The closest example to Wade's potential scenario can be traced to the summer of 2010, when 30-year-old Richard Jefferson opted out of $15 million on the final year of his contract with the Spurs. He then re-signed a four-year, $39 million contract that reduced his 2010-11 salary from $15 million to $8 million. It also helped San Antonio sign Tiago Splitter and reportedly save $17 million in overall salary and potential luxury-tax penalties.
When Wade was told about speculation earlier this season among some league analysts that he might consider retiring after this season if he won his fourth title, he jerked his head back and frowned.

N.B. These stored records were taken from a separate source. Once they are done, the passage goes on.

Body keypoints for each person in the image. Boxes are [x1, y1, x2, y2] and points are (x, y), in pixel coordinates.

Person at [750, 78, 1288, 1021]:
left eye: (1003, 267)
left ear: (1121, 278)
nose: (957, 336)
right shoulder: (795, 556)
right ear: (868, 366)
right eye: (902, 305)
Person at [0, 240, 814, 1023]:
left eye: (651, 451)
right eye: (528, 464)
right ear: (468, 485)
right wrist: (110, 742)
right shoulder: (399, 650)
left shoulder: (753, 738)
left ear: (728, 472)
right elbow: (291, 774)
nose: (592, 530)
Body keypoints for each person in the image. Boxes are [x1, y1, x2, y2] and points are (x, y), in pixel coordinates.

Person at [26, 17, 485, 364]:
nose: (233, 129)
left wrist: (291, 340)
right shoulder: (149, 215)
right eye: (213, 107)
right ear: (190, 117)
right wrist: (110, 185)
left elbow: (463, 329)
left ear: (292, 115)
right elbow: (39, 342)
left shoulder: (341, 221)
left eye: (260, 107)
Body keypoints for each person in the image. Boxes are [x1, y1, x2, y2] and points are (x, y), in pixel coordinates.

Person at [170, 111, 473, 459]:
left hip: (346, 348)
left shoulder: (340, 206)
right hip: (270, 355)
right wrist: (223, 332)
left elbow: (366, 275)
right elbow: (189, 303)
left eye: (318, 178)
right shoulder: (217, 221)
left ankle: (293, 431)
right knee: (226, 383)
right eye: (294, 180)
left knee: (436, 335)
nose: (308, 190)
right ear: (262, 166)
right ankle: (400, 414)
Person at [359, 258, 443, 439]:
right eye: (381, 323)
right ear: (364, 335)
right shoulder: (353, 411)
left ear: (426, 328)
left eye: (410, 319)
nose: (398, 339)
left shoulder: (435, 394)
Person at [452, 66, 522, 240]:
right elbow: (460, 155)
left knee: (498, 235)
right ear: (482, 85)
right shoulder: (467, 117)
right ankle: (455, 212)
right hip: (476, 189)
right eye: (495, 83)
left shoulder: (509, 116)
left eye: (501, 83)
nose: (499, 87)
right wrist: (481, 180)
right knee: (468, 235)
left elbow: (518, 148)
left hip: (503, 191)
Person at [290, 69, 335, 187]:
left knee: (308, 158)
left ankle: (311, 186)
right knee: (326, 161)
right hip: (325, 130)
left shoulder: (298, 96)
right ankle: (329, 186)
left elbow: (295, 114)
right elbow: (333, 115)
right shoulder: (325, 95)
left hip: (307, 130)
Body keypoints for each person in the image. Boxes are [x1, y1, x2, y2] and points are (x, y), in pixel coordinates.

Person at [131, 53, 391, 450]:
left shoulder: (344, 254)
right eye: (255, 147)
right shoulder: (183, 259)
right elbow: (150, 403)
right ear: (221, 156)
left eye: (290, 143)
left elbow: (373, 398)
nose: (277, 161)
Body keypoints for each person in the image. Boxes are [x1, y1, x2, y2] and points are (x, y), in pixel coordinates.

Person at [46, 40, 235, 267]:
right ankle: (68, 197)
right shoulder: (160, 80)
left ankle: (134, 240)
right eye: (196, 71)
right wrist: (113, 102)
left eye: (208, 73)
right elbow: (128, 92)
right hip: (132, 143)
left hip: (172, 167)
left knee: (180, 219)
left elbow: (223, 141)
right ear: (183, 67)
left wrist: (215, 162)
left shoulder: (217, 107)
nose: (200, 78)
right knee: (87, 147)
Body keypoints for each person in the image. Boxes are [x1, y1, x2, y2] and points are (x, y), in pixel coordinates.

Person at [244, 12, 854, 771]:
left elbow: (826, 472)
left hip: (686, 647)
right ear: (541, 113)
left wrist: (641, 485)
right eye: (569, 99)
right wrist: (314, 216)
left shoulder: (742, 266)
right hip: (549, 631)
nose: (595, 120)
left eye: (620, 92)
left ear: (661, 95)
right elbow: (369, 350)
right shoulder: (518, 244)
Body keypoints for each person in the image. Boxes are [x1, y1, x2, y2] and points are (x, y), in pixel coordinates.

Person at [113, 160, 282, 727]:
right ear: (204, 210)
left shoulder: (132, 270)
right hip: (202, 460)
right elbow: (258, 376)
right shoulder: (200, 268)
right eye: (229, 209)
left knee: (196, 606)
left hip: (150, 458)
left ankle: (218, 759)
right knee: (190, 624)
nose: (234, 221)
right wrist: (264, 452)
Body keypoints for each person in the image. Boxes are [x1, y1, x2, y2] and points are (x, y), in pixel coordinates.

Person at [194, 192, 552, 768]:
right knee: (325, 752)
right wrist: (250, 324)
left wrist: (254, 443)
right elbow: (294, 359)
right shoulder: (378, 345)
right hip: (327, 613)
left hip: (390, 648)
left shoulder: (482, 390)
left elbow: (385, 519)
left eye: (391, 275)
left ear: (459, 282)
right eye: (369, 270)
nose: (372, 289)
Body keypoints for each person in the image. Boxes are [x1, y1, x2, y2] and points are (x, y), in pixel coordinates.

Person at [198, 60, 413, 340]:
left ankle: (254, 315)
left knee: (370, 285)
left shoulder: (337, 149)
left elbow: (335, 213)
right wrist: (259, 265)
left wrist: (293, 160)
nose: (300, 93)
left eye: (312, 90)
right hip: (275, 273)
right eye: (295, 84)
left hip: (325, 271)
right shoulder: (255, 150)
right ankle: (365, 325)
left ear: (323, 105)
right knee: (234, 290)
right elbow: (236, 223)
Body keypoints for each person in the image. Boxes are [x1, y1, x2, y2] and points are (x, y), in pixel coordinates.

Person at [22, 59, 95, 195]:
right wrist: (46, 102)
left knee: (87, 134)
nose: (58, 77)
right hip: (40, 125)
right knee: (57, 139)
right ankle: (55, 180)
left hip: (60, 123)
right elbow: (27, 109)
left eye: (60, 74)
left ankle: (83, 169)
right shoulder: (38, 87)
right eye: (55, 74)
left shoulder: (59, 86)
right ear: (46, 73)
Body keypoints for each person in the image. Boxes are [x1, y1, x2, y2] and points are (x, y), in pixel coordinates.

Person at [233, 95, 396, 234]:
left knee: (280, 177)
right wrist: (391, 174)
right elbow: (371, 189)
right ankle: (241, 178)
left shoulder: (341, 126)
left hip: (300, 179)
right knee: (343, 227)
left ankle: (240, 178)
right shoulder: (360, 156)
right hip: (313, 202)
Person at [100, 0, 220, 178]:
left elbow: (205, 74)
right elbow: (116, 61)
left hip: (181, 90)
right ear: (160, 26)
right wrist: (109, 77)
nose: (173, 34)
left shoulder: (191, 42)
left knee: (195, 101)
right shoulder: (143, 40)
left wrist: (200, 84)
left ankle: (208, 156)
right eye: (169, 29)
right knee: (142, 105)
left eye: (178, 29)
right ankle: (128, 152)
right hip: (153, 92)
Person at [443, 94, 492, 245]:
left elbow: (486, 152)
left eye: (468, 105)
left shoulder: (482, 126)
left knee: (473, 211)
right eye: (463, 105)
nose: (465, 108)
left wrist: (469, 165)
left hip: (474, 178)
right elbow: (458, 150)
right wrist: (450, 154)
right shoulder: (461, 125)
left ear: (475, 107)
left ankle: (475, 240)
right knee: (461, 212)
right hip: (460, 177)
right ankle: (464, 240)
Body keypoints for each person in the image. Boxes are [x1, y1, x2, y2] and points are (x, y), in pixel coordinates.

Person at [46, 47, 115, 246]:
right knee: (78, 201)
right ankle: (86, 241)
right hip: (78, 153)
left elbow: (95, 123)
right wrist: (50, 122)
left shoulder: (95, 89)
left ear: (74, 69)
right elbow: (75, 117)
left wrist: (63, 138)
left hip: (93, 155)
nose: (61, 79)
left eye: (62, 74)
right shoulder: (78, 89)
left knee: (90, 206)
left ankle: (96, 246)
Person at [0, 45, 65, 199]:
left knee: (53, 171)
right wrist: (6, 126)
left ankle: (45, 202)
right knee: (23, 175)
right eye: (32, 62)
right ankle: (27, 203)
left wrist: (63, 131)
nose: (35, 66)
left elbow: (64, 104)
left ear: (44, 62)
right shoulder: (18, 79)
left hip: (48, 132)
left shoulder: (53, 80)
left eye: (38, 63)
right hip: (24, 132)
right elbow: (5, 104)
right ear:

"I'd be a damn fool," Wade shot back. "I'm not retiring no time soon, so if that's what people are waiting on, that's stupid."
When then reminded that he earned just $3 million during the Heat's 2006 championship run when he was Finals MVP, there was a different reaction from Wade, who was one of the league's biggest bargains for so many years.
He smiled and looked away.
As long as he's playing and producing at a high level when it matters most, he'd never comprehend being cast in any scenario as a potential salary burden. Sacrificing part of his salary and a bigger part of his role to bring this Heat team together set the tone for four straight trips to the Finals.
Any plan that disrupts the run from continuing shouldn't be an option.
"Obviously, you don't have to do anything," Wade said. "From the standpoint of us even coming together, it wasn't anything I had to do. It's what I wanted to do. And will never feel like I have to do this. We all think I worked very hard over my career to earn what I've earned and put myself in that position. So I will never feel like I have to take less after this, or have to do this. It's not my job. It's the job of others around to figure out how to make it work. If I want to be a part of that, then I'll be a part of that. But if I don't, I won't. It's simple as that. I don't feel that pressure at all."
No pressure, just freedom of body and mind.